BEGIN RECORDS TO PROCESS
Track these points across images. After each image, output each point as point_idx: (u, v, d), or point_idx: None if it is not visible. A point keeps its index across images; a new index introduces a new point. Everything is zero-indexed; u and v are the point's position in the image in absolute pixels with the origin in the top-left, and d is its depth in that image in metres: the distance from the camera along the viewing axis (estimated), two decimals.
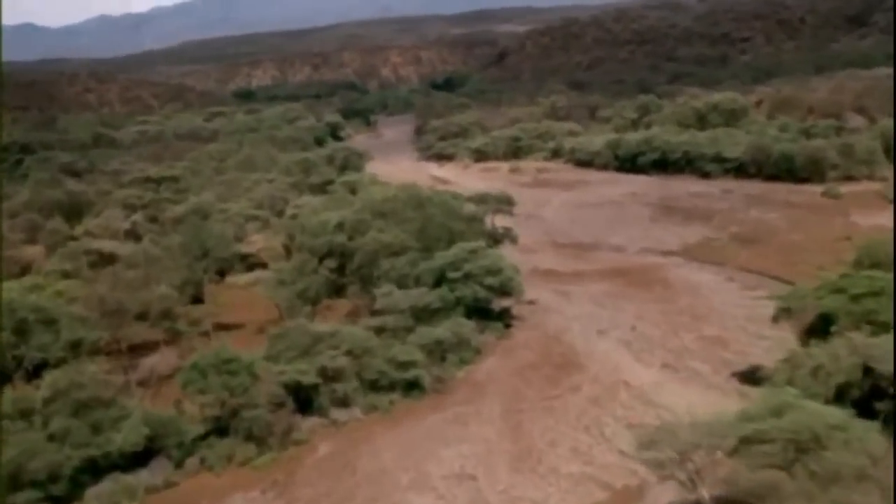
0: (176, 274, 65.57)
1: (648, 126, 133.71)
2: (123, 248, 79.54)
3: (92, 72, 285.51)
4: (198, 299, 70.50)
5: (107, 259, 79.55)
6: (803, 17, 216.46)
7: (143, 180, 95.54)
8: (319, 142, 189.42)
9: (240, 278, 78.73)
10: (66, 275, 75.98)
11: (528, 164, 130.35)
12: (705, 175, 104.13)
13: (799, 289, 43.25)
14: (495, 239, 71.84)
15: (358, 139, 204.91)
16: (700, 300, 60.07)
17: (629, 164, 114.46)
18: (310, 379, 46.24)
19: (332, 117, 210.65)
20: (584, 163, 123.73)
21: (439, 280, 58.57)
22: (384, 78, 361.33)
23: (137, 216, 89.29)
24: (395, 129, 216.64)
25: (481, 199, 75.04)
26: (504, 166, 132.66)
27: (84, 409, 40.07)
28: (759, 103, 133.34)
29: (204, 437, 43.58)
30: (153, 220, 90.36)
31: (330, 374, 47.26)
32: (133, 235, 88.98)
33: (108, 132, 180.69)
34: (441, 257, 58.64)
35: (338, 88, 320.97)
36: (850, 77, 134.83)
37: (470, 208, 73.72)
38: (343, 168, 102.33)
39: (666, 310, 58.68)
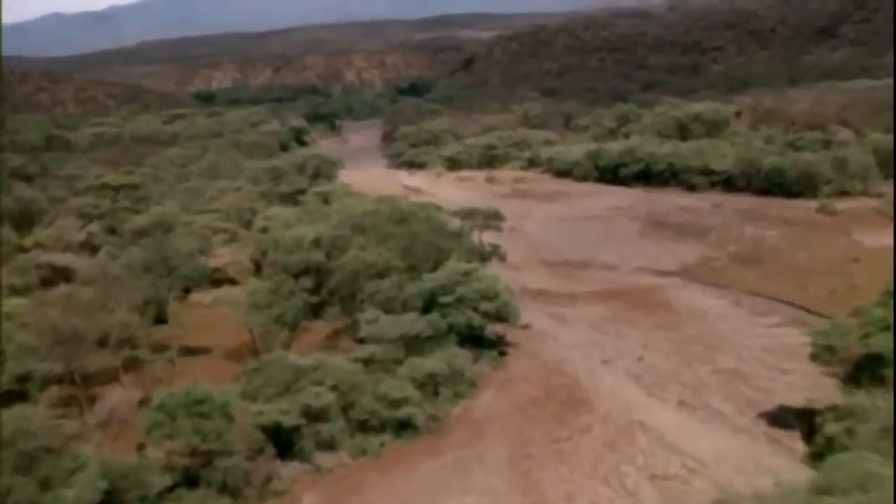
0: (137, 293, 59.77)
1: (627, 136, 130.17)
2: (78, 262, 73.36)
3: (45, 71, 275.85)
4: (160, 319, 64.90)
5: (60, 273, 73.70)
6: (774, 27, 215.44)
7: (99, 187, 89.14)
8: (284, 147, 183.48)
9: (205, 295, 72.93)
10: (14, 290, 69.93)
11: (505, 174, 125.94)
12: (692, 188, 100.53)
13: (840, 325, 39.06)
14: (483, 256, 67.22)
15: (323, 145, 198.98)
16: (709, 327, 55.88)
17: (610, 175, 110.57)
18: (292, 420, 41.09)
19: (297, 122, 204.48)
20: (563, 173, 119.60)
21: (429, 304, 53.70)
22: (348, 82, 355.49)
23: (94, 226, 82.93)
24: (362, 135, 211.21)
25: (468, 213, 70.33)
26: (479, 175, 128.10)
27: (32, 462, 34.49)
28: (738, 114, 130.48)
29: (171, 489, 38.14)
30: (111, 231, 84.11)
31: (314, 413, 42.16)
32: (89, 247, 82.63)
33: (62, 134, 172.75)
34: (431, 279, 53.73)
35: (301, 92, 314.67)
36: (830, 89, 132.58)
37: (455, 223, 69.22)
38: (314, 176, 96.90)
39: (673, 338, 54.39)
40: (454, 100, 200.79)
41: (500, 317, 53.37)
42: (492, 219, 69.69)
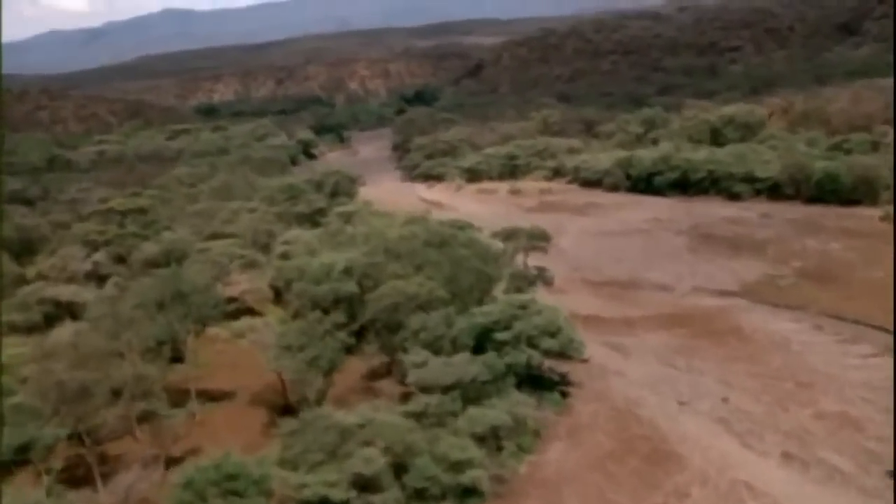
END RECORDS TO PROCESS
In the data, the line that contains "26: (504, 166, 132.66)" begins the part to write out; restate it and each line after it word for word through the end, with no pictures.

• [THE COMPLETED TASK]
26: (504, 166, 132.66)
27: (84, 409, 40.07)
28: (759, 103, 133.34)
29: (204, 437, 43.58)
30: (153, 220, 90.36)
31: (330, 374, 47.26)
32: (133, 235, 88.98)
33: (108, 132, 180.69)
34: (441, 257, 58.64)
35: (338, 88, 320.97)
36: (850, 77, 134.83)
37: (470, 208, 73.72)
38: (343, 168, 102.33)
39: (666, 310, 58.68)
0: (137, 293, 59.77)
1: (627, 136, 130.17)
2: (78, 262, 73.36)
3: (45, 71, 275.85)
4: (160, 319, 64.90)
5: (60, 273, 73.70)
6: (774, 27, 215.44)
7: (99, 187, 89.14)
8: (284, 147, 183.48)
9: (205, 295, 72.93)
10: (14, 290, 69.93)
11: (505, 174, 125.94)
12: (692, 188, 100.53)
13: (840, 325, 39.06)
14: (483, 256, 67.22)
15: (323, 145, 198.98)
16: (709, 327, 55.88)
17: (610, 175, 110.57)
18: (292, 420, 41.09)
19: (297, 122, 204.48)
20: (563, 173, 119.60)
21: (429, 304, 53.70)
22: (348, 82, 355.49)
23: (94, 226, 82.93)
24: (362, 135, 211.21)
25: (468, 213, 70.33)
26: (479, 175, 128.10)
27: (32, 462, 34.49)
28: (738, 114, 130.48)
29: (171, 489, 38.14)
30: (111, 231, 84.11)
31: (314, 413, 42.16)
32: (89, 247, 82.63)
33: (62, 134, 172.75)
34: (431, 279, 53.73)
35: (301, 92, 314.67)
36: (830, 89, 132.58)
37: (455, 223, 69.22)
38: (314, 176, 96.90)
39: (673, 338, 54.39)
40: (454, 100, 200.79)
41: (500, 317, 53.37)
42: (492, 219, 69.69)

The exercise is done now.